Skippy Peanut Butter

In a contest that hinged on texture, tasters thought this "smooth, "creamy" sample was "swell" and gave it top honors, both plain and baked into cookies. Its rave reviews even compensated for a slightly "weak" nut flavor that didn't come through as well as that of other brands in the pungent satay sauce.

$2.39 for 16.3-oz. jar (15 cents per oz.)*

Jif Natural Peanut Butter Spread

The big favorite in satay sauce, this peanut butter's "dark, roasted flavor"—helped by the addition of molasses—stood out particularly well against the other heady ingredients, and it made cookies with "nice sweet-salty balance." Plus, as the top-rated palm oil-based sample, it was "creamy," "thick," and better emulsified than other "natural" contenders.

$2.29 for 18-oz. jar (13 cents per oz.)*

Reese's Peanut Butter

This is what peanut butter should be like, " declared one happy taster, noting specifically this product's "good," "thick" texture and "powerful peanut flavor." In satay sauce, however, some tasters felt that heavier body made for a "pasty" end result.
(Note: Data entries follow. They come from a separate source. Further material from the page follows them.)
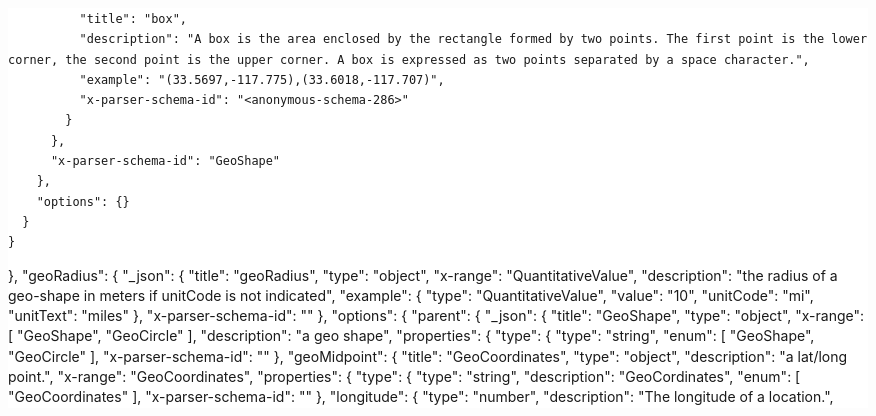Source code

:               "title": "box",
              "description": "A box is the area enclosed by the rectangle formed by two points. The first point is the lower corner, the second point is the upper corner. A box is expressed as two points separated by a space character.",
              "example": "(33.5697,-117.775),(33.6018,-117.707)",
              "x-parser-schema-id": "<anonymous-schema-286>"
            }
          },
          "x-parser-schema-id": "GeoShape"
        },
        "options": {}
      }
    }
  },
  "geoRadius": {
    "_json": {
      "title": "geoRadius",
      "type": "object",
      "x-range": "QuantitativeValue",
      "description": "the radius of a geo-shape in meters if unitCode is not indicated",
      "example": {
        "type": "QuantitativeValue",
        "value": "10",
        "unitCode": "mi",
        "unitText": "miles"
      },
      "x-parser-schema-id": "<anonymous-schema-284>"
    },
    "options": {
      "parent": {
        "_json": {
          "title": "GeoShape",
          "type": "object",
          "x-range": [
            "GeoShape",
            "GeoCircle"
          ],
          "description": "a geo shape",
          "properties": {
            "type": {
              "type": "string",
              "enum": [
                "GeoShape",
                "GeoCircle"
              ],
              "x-parser-schema-id": "<anonymous-schema-285>"
            },
            "geoMidpoint": {
              "title": "GeoCoordinates",
              "type": "object",
              "description": "a lat/long point.",
              "x-range": "GeoCoordinates",
              "properties": {
                "type": {
                  "type": "string",
                  "description": "GeoCordinates",
                  "enum": [
                    "GeoCoordinates"
                  ],
                  "x-parser-schema-id": "<anonymous-schema-281>"
                },
                "longitude": {
                  "type": "number",
                  "description": "The longitude of a location.",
$2.59 for 18-oz. jar (14 cents per oz.)*

Skippy Natural Peanut Butter Spread

The only other palm oil-based peanut butter to make the "recommended" cut, this contender had a "looser" texture than its winning sibling but still won fans for being "super-smooth." Tasters thought it made an especially "well-balanced," "complex" peanut sauce.
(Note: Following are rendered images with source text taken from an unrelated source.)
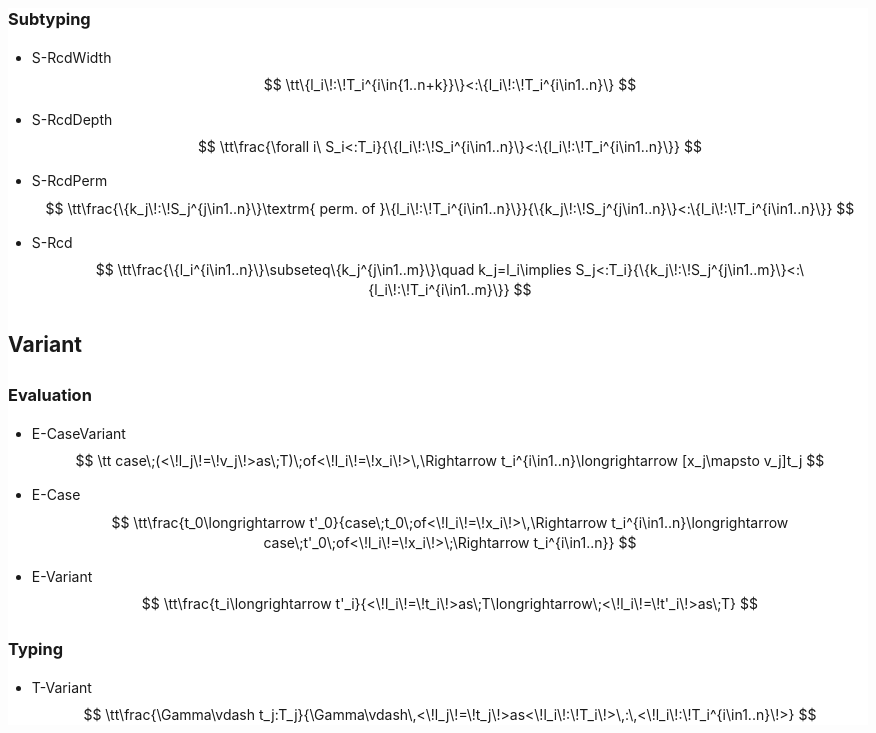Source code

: ### Subtyping

* S-RcdWidth
    $$
    \tt\{l_i\!:\!T_i^{i\in{1..n+k}}\}<:\{l_i\!:\!T_i^{i\in1..n}\}
    $$

* S-RcdDepth
    $$
    \tt\frac{\forall i\ S_i<:T_i}{\{l_i\!:\!S_i^{i\in1..n}\}<:\{l_i\!:\!T_i^{i\in1..n}\}}
    $$

* S-RcdPerm
    $$
    \tt\frac{\{k_j\!:\!S_j^{j\in1..n}\}\textrm{ perm. of }\{l_i\!:\!T_i^{i\in1..n}\}}{\{k_j\!:\!S_j^{j\in1..n}\}<:\{l_i\!:\!T_i^{i\in1..n}\}}
    $$
    
* S-Rcd
  $$
  \tt\frac{\{l_i^{i\in1..n}\}\subseteq\{k_j^{j\in1..m}\}\quad k_j=l_i\implies S_j<:T_i}{\{k_j\!:\!S_j^{j\in1..m}\}<:\{l_i\!:\!T_i^{i\in1..m}\}}
  $$

##  Variant

### Evaluation

* E-CaseVariant
    $$
    \tt case\;(<\!l_j\!=\!v_j\!>as\;T)\;of<\!l_i\!=\!x_i\!>\,\Rightarrow t_i^{i\in1..n}\longrightarrow [x_j\mapsto v_j]t_j
    $$

* E-Case
    $$
    \tt\frac{t_0\longrightarrow t'_0}{case\;t_0\;of<\!l_i\!=\!x_i\!>\,\Rightarrow t_i^{i\in1..n}\longrightarrow case\;t'_0\;of<\!l_i\!=\!x_i\!>\;\Rightarrow t_i^{i\in1..n}}
    $$

* E-Variant
    $$
    \tt\frac{t_i\longrightarrow t'_i}{<\!l_i\!=\!t_i\!>as\;T\longrightarrow\;<\!l_i\!=\!t'_i\!>as\;T}
    $$

### Typing

* T-Variant
    $$
    \tt\frac{\Gamma\vdash t_j:T_j}{\Gamma\vdash\,<\!l_j\!=\!t_j\!>as<\!l_i\!:\!T_i\!>\,:\,<\!l_i\!:\!T_i^{i\in1..n}\!>}
    $$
$2.39 for 15-oz. jar (16 cents per oz.)*
Recommended with Reservations

Peanut Butter & Co. No-Stir Natural Smooth Operator

Though it says "no-stir" on the label, this "stiff" palm-oil enriched peanut butter was "weeping oil" and came across as "greasy" to some tasters. However, it turned out a respectable batch of cookies—"chewy in the center, crisp and short at the edge"—and made "perfectly good" satay sauce.
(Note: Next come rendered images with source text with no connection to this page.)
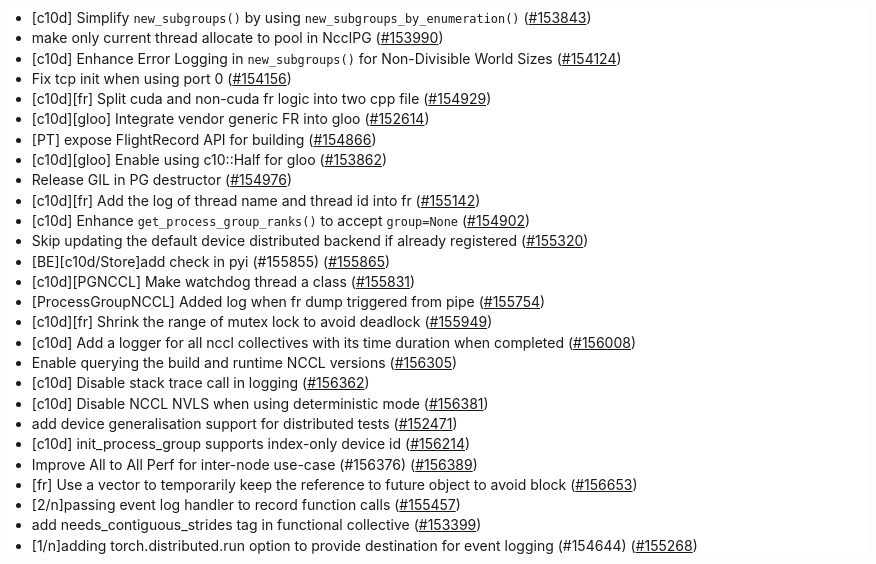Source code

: - [c10d] Simplify `new_subgroups()` by using `new_subgroups_by_enumeration()` ([#153843](https://github.com/pytorch/pytorch/pull/153843))
- make only current thread allocate to pool in NcclPG ([#153990](https://github.com/pytorch/pytorch/pull/153990))
- [c10d] Enhance Error Logging in `new_subgroups()` for Non-Divisible World Sizes ([#154124](https://github.com/pytorch/pytorch/pull/154124))
- Fix tcp init when using port 0 ([#154156](https://github.com/pytorch/pytorch/pull/154156))
- [c10d][fr] Split cuda and non-cuda fr logic into two cpp file ([#154929](https://github.com/pytorch/pytorch/pull/154929))
- [c10d][gloo] Integrate vendor generic FR into gloo ([#152614](https://github.com/pytorch/pytorch/pull/152614))
- [PT] expose FlightRecord API for building ([#154866](https://github.com/pytorch/pytorch/pull/154866))
- [c10d][gloo] Enable using c10::Half for gloo ([#153862](https://github.com/pytorch/pytorch/pull/153862))
- Release GIL in PG destructor ([#154976](https://github.com/pytorch/pytorch/pull/154976))
- [c10d][fr] Add the log of thread name and thread id into fr ([#155142](https://github.com/pytorch/pytorch/pull/155142))
- [c10d] Enhance `get_process_group_ranks()` to accept `group=None` ([#154902](https://github.com/pytorch/pytorch/pull/154902))
- Skip updating the default device distributed backend if already registered ([#155320](https://github.com/pytorch/pytorch/pull/155320))
- [BE][c10d/Store]add check in pyi (#155855) ([#155865](https://github.com/pytorch/pytorch/pull/155865))
- [c10d][PGNCCL] Make watchdog thread a class ([#155831](https://github.com/pytorch/pytorch/pull/155831))
- [ProcessGroupNCCL] Added log when fr dump triggered from pipe ([#155754](https://github.com/pytorch/pytorch/pull/155754))
- [c10d][fr] Shrink the range of mutex lock to avoid deadlock ([#155949](https://github.com/pytorch/pytorch/pull/155949))
- [c10d] Add a logger for all nccl collectives with its time duration when completed ([#156008](https://github.com/pytorch/pytorch/pull/156008))
- Enable querying the build and runtime NCCL versions ([#156305](https://github.com/pytorch/pytorch/pull/156305))
- [c10d] Disable stack trace call in logging ([#156362](https://github.com/pytorch/pytorch/pull/156362))
- [c10d] Disable NCCL NVLS when using deterministic mode ([#156381](https://github.com/pytorch/pytorch/pull/156381))
- add device generalisation support for distributed tests ([#152471](https://github.com/pytorch/pytorch/pull/152471))
- [c10d] init_process_group supports index-only device id ([#156214](https://github.com/pytorch/pytorch/pull/156214))
- Improve All to All Perf for inter-node use-case (#156376) ([#156389](https://github.com/pytorch/pytorch/pull/156389))
- [fr] Use a vector to temporarily keep the reference to future object to avoid block ([#156653](https://github.com/pytorch/pytorch/pull/156653))
- [2/n]passing  event log handler to record function calls ([#155457](https://github.com/pytorch/pytorch/pull/155457))
- add needs_contiguous_strides tag in functional collective ([#153399](https://github.com/pytorch/pytorch/pull/153399))
- [1/n]adding torch.distributed.run option to provide destination for event logging (#154644) ([#155268](https://github.com/pytorch/pytorch/pull/155268))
$4.49 for 18-oz. jar (25 cents per oz.)*

Maranatha Organic No Stir Peanut Butter

On the one hand, this organic peanut butter produced cookies that were "soft and sturdy" yet "moist," with "knockout peanut flavor." On the other hand, eating it straight from the jar was nearly impossible; its "loose," "liquid-y," and "dribbly" consistency had one taster wonder if it was "peanut soup."

$5.69 for 16-oz. jar (36 cents per oz.)*
Not Recommended

Smart Balance All Natural Rich Roast Peanut Butter

Besides being unpalatably "tacky" and "sludgy," this "natural" peanut butter suffered from an awful "fishy" flavor with a "weird acidic aftertaste" that tasters noted in all three applications. Our best guess as to the culprit? The inclusion of flax seed oil, an unsaturated fat that's highly susceptible to rancidity.

$3.59 for 16-oz. jar (22 cents per oz.)*

Smucker's Natural Peanut Butter

With its only additive a negligible amount of salt, the only truly natural peanut butter in the lineup elicited comments ranging from mild dissatisfaction ("needs enhancement with salt and sugar") to outright disgust ("slithery," "chalky," "inedible"). Cookies were "dry and crumbly" with a "hockey puck" texture, and the satay sauce was "stiff," "gritty," and "gloopy."